[Collected data entries]
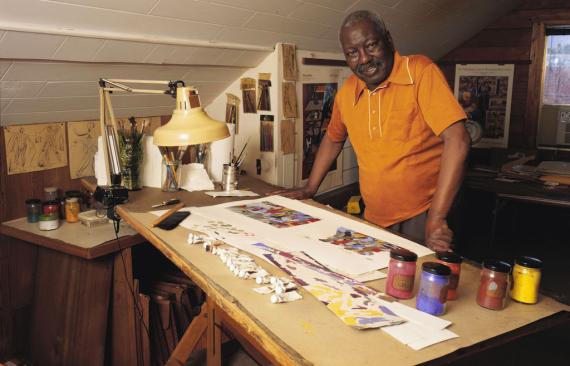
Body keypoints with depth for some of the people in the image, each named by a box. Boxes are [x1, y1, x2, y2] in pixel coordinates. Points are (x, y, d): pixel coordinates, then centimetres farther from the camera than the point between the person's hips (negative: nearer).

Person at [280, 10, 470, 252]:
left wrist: (436, 219, -26)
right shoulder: (346, 92, 2)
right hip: (374, 220, 5)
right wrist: (309, 189, 17)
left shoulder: (421, 72, -15)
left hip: (421, 216, -4)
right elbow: (333, 139, 20)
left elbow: (456, 140, -22)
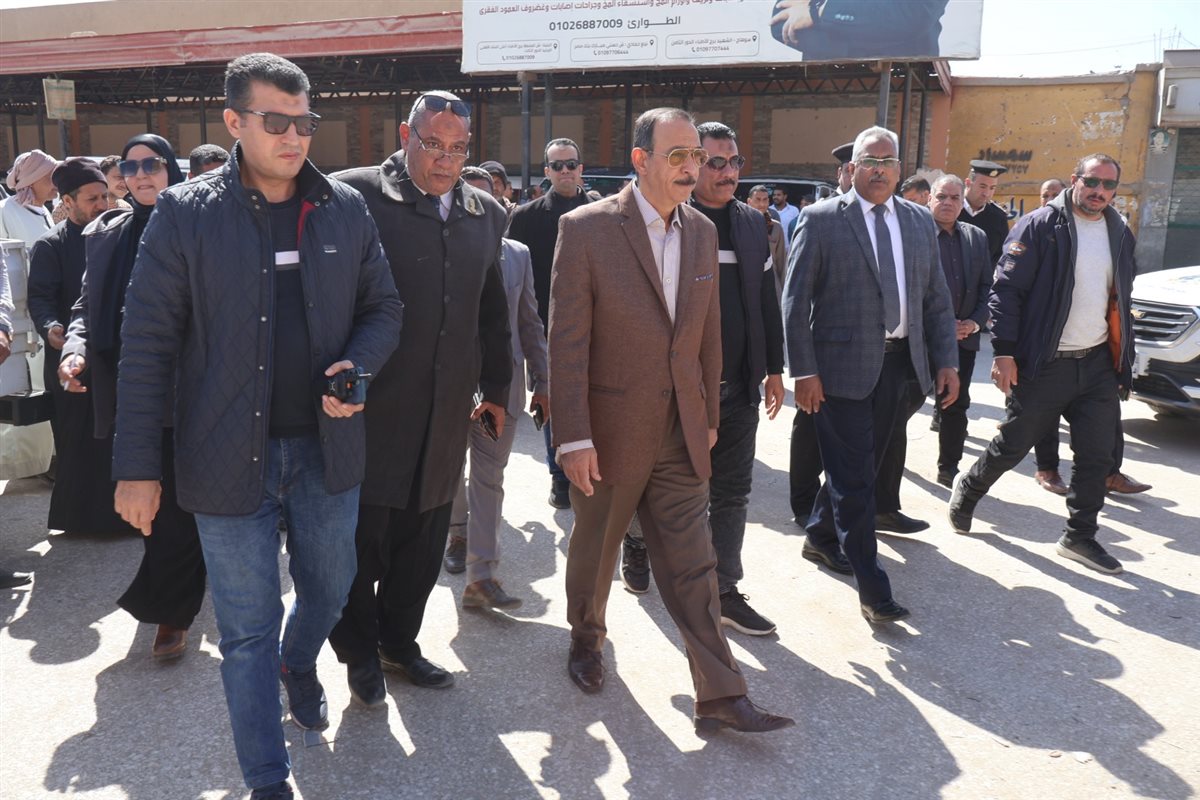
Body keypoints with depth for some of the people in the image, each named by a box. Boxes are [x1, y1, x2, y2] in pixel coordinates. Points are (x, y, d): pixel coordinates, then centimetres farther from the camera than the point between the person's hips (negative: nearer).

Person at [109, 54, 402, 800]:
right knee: (248, 627, 7)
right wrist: (137, 465, -7)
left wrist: (358, 366, -13)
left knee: (329, 589, 21)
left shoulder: (345, 207, 2)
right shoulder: (186, 213, -6)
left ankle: (300, 663, 55)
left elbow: (383, 308, 9)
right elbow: (147, 345, -6)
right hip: (231, 454, -3)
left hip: (326, 446, 3)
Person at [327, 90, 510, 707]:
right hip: (371, 407, -4)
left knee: (422, 540, 14)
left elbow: (493, 311, 18)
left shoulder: (486, 214, 10)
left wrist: (496, 388, 19)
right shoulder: (356, 194, -7)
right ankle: (360, 652, 29)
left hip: (446, 416, 5)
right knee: (362, 534, 7)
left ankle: (399, 642, 35)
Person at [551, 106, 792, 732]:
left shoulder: (702, 232, 5)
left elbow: (708, 333, 11)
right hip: (611, 429, -3)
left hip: (680, 434, 4)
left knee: (692, 564, 5)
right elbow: (567, 340, -15)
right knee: (595, 547, 17)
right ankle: (587, 637, 45)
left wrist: (709, 416, 12)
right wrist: (574, 438, -17)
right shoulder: (587, 228, -12)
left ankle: (720, 697, 12)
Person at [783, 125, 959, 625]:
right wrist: (803, 371, -13)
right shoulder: (822, 220, -5)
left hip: (896, 361, 6)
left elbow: (936, 298, 13)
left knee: (862, 465, 17)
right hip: (842, 365, -6)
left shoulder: (919, 221, 11)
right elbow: (795, 300, -7)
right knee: (854, 475, -3)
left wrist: (946, 361, 5)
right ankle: (872, 588, 5)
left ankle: (821, 537, 40)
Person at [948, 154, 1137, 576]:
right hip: (1045, 364, -5)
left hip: (1098, 363, 6)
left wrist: (1123, 364, 13)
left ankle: (1080, 536, 20)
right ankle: (968, 488, 32)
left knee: (1096, 456, 6)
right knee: (1012, 445, 5)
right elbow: (1006, 289, -12)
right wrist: (1004, 352, -18)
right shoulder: (1040, 225, -9)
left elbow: (1121, 300, 16)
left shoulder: (1120, 233, 11)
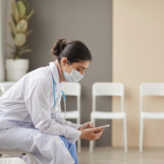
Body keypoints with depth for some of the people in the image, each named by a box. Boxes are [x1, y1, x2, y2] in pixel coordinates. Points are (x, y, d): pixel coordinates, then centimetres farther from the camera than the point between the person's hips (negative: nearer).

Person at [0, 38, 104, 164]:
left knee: (67, 140, -3)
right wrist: (80, 134, -22)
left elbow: (55, 118, 6)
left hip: (23, 125, 9)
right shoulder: (42, 80, -25)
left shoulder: (58, 82, 4)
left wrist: (80, 128, -10)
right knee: (55, 142, -26)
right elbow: (44, 124, -26)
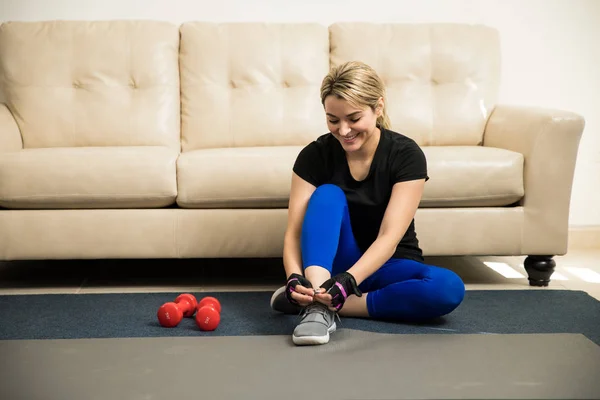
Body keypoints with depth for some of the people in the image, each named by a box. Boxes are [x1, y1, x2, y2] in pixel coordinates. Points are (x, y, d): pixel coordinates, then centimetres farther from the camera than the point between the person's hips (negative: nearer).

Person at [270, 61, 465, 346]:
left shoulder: (406, 155, -17)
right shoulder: (316, 154, -12)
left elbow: (389, 237, -26)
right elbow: (294, 231, -18)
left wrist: (349, 280, -42)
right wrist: (294, 278, -39)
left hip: (388, 268, 0)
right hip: (335, 265, 1)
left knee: (449, 289, -32)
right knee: (328, 195, -26)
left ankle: (323, 304, -30)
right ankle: (317, 303, -42)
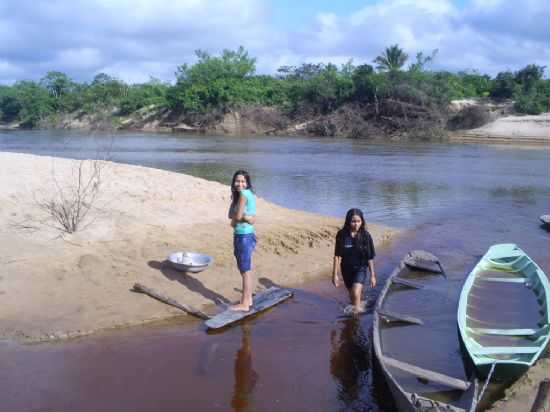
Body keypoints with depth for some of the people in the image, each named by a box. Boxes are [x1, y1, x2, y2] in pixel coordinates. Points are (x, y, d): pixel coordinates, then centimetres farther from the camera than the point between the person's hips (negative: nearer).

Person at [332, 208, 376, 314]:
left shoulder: (365, 235, -14)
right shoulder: (342, 235, -12)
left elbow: (370, 257, -6)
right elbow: (337, 256, -5)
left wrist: (372, 275, -2)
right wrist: (335, 274, -5)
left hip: (360, 268, -2)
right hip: (346, 269, 2)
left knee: (356, 293, -23)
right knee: (352, 296, 18)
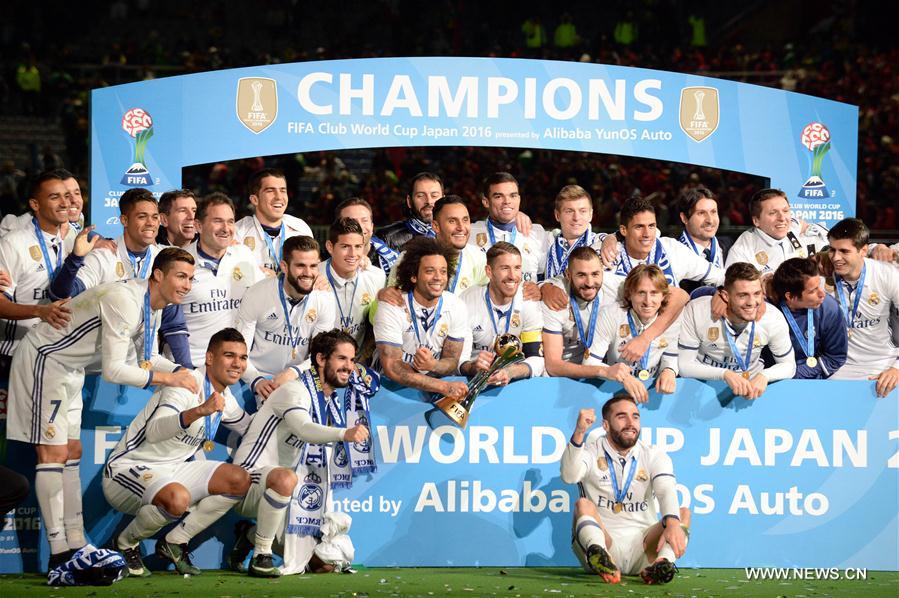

[Work order] Write out the listing above line for line, omitting the pictures.

[Task solution]
Body keypoints with depth for some of the people in the image, each named by a box. Boxes are [x1, y1, x2, y2] in pixel coordinates. Points are (x, y, d): pixel coordinates, then centimetres farther from the camera than the point between the person's hips (negative: nearer).

Person at [280, 10, 470, 252]:
left wrist: (436, 219, -26)
right shoulder: (346, 92, 2)
right hip: (374, 220, 5)
right wrist: (309, 189, 17)
left shoulder: (421, 72, -15)
left hip: (421, 216, -4)
right elbow: (333, 139, 20)
left elbow: (456, 140, -22)
Body keypoints with depth for some of the people in the image, each named by a box. Boxes are [x1, y1, x2, y2] in pixel coordinates. Points are (x, y, d): pixel coordinates, then centimetres farther from the camera than the point between the person's hips (negative: nearer).

Person at [109, 54, 402, 800]:
right knee: (248, 627, 7)
right wrist: (137, 465, -7)
left wrist: (358, 366, -13)
left knee: (329, 589, 21)
left shoulder: (345, 207, 2)
right shoulder: (186, 213, -6)
left ankle: (300, 663, 55)
left elbow: (383, 308, 9)
right elbow: (147, 345, -6)
right hip: (231, 454, -3)
left hip: (326, 446, 3)
Person at [327, 90, 510, 707]:
right hip: (371, 407, -4)
left knee: (422, 540, 14)
left elbow: (493, 311, 18)
left shoulder: (486, 214, 10)
left wrist: (496, 388, 19)
right shoulder: (356, 194, -7)
right ankle: (360, 652, 29)
left hip: (446, 416, 5)
right knee: (362, 534, 7)
left ankle: (399, 642, 35)
Person at [551, 106, 792, 732]:
left shoulder: (702, 232, 5)
left elbow: (708, 333, 11)
right hip: (611, 429, -3)
left hip: (680, 434, 4)
left knee: (692, 564, 5)
right elbow: (567, 340, -15)
right knee: (595, 547, 17)
right ankle: (587, 637, 45)
left wrist: (709, 416, 12)
right wrist: (574, 438, -17)
right shoulder: (587, 228, -12)
left ankle: (720, 697, 12)
Person at [783, 125, 959, 625]:
right wrist: (803, 371, -13)
right shoulder: (822, 220, -5)
left hip: (896, 361, 6)
left elbow: (936, 298, 13)
left knee: (862, 465, 17)
right hip: (842, 365, -6)
left shoulder: (919, 221, 11)
right elbow: (795, 300, -7)
right knee: (854, 475, -3)
left wrist: (946, 361, 5)
right ankle: (872, 588, 5)
left ankle: (821, 537, 40)
Person at [948, 154, 1137, 576]:
right hip: (1045, 364, -5)
left hip: (1098, 363, 6)
left wrist: (1123, 364, 13)
left ankle: (1080, 536, 20)
right ankle: (968, 488, 32)
left knee: (1096, 456, 6)
right knee: (1012, 445, 5)
right elbow: (1006, 289, -12)
right wrist: (1004, 352, -18)
right shoulder: (1040, 225, -9)
left elbow: (1121, 300, 16)
left shoulder: (1120, 233, 11)
Body keypoints with depth for some of the people in the image, each named by a box. Boxes are [x1, y1, x2, y2] in pixel coordinates. Points are (x, y, d): pixel coordinates, then centimetres farther from the camera than the point between the person's hips (negative: nearer).

Person at [0, 38, 104, 164]:
left knee: (67, 140, -3)
right wrist: (80, 134, -22)
left elbow: (55, 118, 6)
left hip: (23, 125, 9)
right shoulder: (42, 80, -25)
left shoulder: (58, 82, 4)
left wrist: (80, 128, -10)
right knee: (55, 142, -26)
right elbow: (44, 124, -26)
Body keypoints with depth for some of the people in the image, each named by a box. Boxes are [x1, y1, x2, y2] in pixel coordinates. Points are (x, y, d): pixel coordinates, then centimetres farther from the camera than the point between the person's hips (negative: nearer).

Person at [270, 61, 465, 346]:
left shoulder: (406, 155, -17)
right shoulder: (316, 154, -12)
left elbow: (389, 237, -26)
right elbow: (294, 231, -18)
left wrist: (349, 280, -42)
right wrist: (294, 278, -39)
left hip: (388, 268, 0)
right hip: (335, 265, 1)
left knee: (449, 289, -32)
right knee: (328, 195, -26)
left ankle: (323, 304, -30)
right ankle: (317, 303, -42)
Body keypoints with depth for some of the people in the image, each named by a box. Boxes are [x1, y1, x2, y2] in pixel coordinates. Points are (x, y, d): pixel coordinates, then centimetres farther from the camera than the point between the person's hips (negative: nearer).

Person at [332, 208, 376, 314]:
left shoulder: (365, 235, -14)
right shoulder: (342, 235, -12)
left elbow: (370, 257, -6)
right elbow: (337, 256, -5)
left wrist: (372, 275, -2)
right wrist: (335, 274, -5)
left hip: (360, 268, -2)
right hip: (346, 269, 2)
left knee: (356, 293, -23)
right knee: (352, 296, 18)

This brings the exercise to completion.